EXERCISE GOAL: Return verbatim every line from the line containing "pose: elev=272.2 azim=128.9" through the line containing "Dot at: (453, 168)", with both of those lines included.

PROVIDED MATERIAL:
===============

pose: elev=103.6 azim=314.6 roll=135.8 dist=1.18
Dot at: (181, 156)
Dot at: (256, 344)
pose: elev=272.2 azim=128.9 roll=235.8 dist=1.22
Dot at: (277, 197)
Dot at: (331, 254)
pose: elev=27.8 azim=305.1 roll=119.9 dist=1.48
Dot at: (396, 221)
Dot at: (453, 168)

===============

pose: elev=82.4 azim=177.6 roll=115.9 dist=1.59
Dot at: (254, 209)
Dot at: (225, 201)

===============

RESPONSE FOR THIS EXERCISE:
pose: elev=272.2 azim=128.9 roll=235.8 dist=1.22
Dot at: (277, 197)
Dot at: (331, 254)
pose: elev=27.8 azim=305.1 roll=119.9 dist=1.48
Dot at: (396, 221)
Dot at: (453, 168)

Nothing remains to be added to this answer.